Is Brevo Cold Email Allowed in 2026? The ToS Reality Check
By Puzzle Inbox Team · May 22, 2026 · 6 min read read
Brevo cold email is not allowed under the 2026 ToS. Here is what the policy actually says, how enforcement works, and which infrastructure to use instead.
Is Brevo Cold Email Allowed in 2026?
Brevo cold email is not allowed in 2026. The Brevo Terms of Service and Anti-Spam Policy explicitly require that every recipient has given prior, verifiable, opt-in consent to receive marketing communications. Cold outreach to scraped or purchased lists violates that requirement, and Brevo's compliance team suspends accounts that trip their complaint and bounce thresholds. This has been consistent policy since the rebrand from Sendinblue, and 2026 enforcement is stricter than ever following the EU DSA updates.
If you were considering Brevo as a low-cost cold sender, save yourself the suspension and the wasted setup time - it is not a viable channel for prospecting.

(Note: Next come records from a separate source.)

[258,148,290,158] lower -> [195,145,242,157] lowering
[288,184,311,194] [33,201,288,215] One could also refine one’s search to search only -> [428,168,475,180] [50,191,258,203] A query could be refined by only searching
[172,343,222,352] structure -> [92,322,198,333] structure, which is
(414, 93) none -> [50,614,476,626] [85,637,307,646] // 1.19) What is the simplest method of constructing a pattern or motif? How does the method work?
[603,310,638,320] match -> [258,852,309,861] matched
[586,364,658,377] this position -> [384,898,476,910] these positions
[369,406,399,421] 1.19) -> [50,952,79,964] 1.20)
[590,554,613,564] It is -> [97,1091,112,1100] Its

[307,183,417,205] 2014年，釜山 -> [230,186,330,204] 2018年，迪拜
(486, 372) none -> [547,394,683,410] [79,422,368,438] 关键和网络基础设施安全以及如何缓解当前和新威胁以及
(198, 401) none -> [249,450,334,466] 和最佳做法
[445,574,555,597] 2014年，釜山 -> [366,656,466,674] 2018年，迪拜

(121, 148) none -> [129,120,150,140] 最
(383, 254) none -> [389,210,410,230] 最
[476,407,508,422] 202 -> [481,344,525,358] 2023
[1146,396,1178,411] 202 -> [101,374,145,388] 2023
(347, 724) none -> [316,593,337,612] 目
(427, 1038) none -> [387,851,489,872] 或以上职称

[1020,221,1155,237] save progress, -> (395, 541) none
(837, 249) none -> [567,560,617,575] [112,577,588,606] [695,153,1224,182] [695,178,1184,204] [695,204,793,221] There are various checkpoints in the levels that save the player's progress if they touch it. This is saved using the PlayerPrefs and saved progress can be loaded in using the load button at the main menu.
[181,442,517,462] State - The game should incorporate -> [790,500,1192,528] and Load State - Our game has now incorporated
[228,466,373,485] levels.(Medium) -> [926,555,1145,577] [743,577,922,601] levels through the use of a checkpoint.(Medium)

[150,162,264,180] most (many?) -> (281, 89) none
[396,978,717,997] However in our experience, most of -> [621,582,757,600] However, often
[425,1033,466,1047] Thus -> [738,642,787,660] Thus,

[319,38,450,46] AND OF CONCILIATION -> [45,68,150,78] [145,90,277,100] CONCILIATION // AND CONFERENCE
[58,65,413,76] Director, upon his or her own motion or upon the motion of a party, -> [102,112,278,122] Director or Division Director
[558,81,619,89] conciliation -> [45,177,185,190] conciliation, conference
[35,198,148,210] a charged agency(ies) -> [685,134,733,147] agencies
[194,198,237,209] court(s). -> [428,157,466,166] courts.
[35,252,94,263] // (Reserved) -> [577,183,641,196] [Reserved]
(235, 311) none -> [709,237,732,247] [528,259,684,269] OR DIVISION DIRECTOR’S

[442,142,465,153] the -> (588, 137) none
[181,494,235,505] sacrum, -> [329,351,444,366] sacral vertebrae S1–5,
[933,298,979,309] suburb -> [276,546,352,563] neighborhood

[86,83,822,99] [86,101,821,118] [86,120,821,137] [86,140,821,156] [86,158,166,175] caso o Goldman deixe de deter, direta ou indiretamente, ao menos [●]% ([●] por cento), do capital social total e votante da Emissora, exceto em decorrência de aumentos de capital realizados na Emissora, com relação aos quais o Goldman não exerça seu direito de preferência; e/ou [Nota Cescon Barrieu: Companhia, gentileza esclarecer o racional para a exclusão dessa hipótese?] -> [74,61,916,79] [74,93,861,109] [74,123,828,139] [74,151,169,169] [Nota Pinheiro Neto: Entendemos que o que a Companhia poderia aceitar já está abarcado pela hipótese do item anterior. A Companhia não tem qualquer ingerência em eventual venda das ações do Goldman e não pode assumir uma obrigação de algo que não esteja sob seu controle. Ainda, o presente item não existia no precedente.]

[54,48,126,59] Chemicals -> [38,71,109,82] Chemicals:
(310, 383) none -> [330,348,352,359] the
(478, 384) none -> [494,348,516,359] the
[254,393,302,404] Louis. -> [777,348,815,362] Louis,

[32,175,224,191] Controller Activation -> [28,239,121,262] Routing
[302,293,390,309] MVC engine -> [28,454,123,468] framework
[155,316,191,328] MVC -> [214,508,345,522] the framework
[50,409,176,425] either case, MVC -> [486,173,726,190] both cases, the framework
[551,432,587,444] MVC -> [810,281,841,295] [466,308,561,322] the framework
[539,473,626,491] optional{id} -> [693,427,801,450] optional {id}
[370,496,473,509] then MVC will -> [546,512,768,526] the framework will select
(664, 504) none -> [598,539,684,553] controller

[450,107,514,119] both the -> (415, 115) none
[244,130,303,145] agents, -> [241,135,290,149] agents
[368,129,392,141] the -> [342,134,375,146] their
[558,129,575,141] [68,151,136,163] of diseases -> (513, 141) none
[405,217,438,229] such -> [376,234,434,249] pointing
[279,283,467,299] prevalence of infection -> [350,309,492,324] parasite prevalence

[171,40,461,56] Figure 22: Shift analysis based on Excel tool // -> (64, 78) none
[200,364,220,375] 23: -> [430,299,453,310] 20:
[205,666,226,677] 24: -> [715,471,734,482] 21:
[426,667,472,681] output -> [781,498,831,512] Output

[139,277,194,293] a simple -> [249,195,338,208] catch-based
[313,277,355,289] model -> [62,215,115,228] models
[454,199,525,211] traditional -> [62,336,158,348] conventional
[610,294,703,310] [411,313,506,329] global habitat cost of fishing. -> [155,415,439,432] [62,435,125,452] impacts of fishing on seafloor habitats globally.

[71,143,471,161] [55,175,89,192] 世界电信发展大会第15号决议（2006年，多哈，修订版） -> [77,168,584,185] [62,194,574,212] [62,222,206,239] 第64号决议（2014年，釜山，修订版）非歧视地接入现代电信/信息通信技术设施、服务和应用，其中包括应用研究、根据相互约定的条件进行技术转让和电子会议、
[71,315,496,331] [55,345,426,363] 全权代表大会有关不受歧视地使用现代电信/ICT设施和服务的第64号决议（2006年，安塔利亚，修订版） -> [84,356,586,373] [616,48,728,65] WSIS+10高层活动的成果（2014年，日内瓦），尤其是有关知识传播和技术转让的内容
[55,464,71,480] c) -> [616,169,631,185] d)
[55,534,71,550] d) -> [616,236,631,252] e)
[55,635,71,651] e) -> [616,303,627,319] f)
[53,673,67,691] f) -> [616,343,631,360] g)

What the Brevo ToS Actually Says
Section 3 of Brevo's Acceptable Use Policy lists prohibited content categories. Among them: any message sent to recipients who did not explicitly opt in to receive communications from the sender. The policy further bans the use of harvested addresses, purchased lists, and append services. Cold email by definition violates the opt-in clause, so even a perfectly written, fully compliant prospecting message is a ToS breach the moment it lands in a stranger's inbox.
How Enforcement Works
Brevo monitors three signals: spam complaint rate (kill threshold around 0.1%), hard bounce rate (kill threshold around 5%), and spam-trap hits (any single hit can trigger review). Cold lists routinely produce all three. Once flagged, your account is frozen and a human reviewer samples your campaigns. If they see cold-pattern messages - first-touch outreach, no prior engagement, generic personalization tokens - the suspension is upheld.
Why ESPs Like Brevo Cannot Allow Cold
Brevo runs shared IP pools. One cold-email tenant generating complaints poisons the reputation of every other sender in the pool, which means newsletter senders and transactional users see their deliverability drop. That shared-fate dynamic forces every multi-tenant ESP to enforce strict opt-in rules. It is the same reason SendGrid bans cold email, and the same reason Mailchimp, Klaviyo, and Constant Contact all do too.
The Cold Email Infrastructure Stack
Cold outreach in 2026 runs on a different stack entirely. The pattern: secondary domain, pre-warmed Google Workspace or Microsoft 365 inboxes, correct DNS (SPF, DKIM, DMARC), 20-40 sends per inbox per day, rotated through a sequencer like Smartlead or Instantly. This is the only architecture that aligns with Gmail and Microsoft's 2024-2026 sender requirements while staying inside ToS.
DNS Is Non-Negotiable
SPF, DKIM, and DMARC must align before you send a single message. Misalignment is the top cause of inbox-to-spam drops in 2026. Walk through the SPF, DKIM, and DMARC setup guide and validate with a tool like MXToolbox before launch.
Warmup Is Non-Negotiable
New inboxes need 14-21 days of automated warmup. Without it, Gmail flags the sender as cold-start and routes mail to Promotions or Spam for weeks. The cold email warmup guide covers the volume ramp pattern that works in 2026.
For operators scaling fast, providers like Puzzle Inbox sell pre-warmed Google Workspace and Outlook inboxes that bypass the three-week warmup window - useful when you need to add 20 inboxes for a new campaign next week, not next month.
What If You Already Started on Brevo?
Stop sending immediately, export your contact data, and migrate to a proper cold stack. Do not wait for the suspension email - once Brevo flags the account, contact exports are often locked pending review. Spin up a secondary domain, provision GWS or M365 inboxes, configure DNS, warm for 14 days, and resume sending through a real cold sequencer. If you need a comparison of dedicated cold-email infrastructure, the Maildoso comparison covers the main options.
What About Brevo for Newsletters?
Brevo is genuinely good for opt-in newsletters and transactional mail. Keep it for that purpose on your primary domain. Just never mix cold outreach into the same account or even the same domain - one wave of complaints will tank your newsletter deliverability for weeks.
Bottom Line
Brevo cold email is not allowed and the 2026 ToS makes that crystal clear. Build on cold-email infrastructure designed for prospecting and use Brevo for what it is good at - opt-in marketing and transactional sending on your main brand.